PAGE EXCERPT:
=== Begin Enclosure ===
The sale is only half the job
In service sales, the work itself becomes part of your reputation. If you arrive late, rush the job, or ignore instructions, even a strong sales pitch will not matter much. This is the option where follow-up matters most because the customer has now seen the result.
Follow up after the work
This requirement specifically asks you to determine the customer’s satisfaction. That can be simple and polite:
- “Did the yard look the way you hoped?”
- “Was there anything you wanted done differently?”
- “Would you want this service again?”
The goal is not to fish for compliments. The goal is to learn whether the service met expectations.
Safety still matters
Choose a service you can do safely, with the right tools, clothing, and adult guidance when needed. Do not take on work that is beyond your age, ability, or counselor approval.
=== End Enclosure ===
Copy the service sales passage word for word from "The sale is" to "or counselor approval.". Rely only on the service sales passage above.

DATA:
=== Begin Enclosure ===
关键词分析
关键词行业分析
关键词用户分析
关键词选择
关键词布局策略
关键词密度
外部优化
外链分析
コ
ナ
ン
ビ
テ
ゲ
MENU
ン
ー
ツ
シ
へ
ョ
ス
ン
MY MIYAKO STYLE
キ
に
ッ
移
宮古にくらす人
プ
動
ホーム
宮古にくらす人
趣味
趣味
=== End Enclosure ===
ANSWER SPACE:
The sale is only half the job
In service sales, the work itself becomes part of your reputation. If you arrive late, rush the job, or ignore instructions, even a strong sales pitch will not matter much. This is the option where follow-up matters most because the customer has now seen the result.
Follow up after the work
This requirement specifically asks you to determine the customer’s satisfaction. That can be simple and polite:
- “Did the yard look the way you hoped?”
- “Was there anything you wanted done differently?”
- “Would you want this service again?”
The goal is not to fish for compliments. The goal is to learn whether the service met expectations.
Safety still matters
Choose a service you can do safely, with the right tools, clothing, and adult guidance when needed. Do not take on work that is beyond your age, ability, or counselor approval.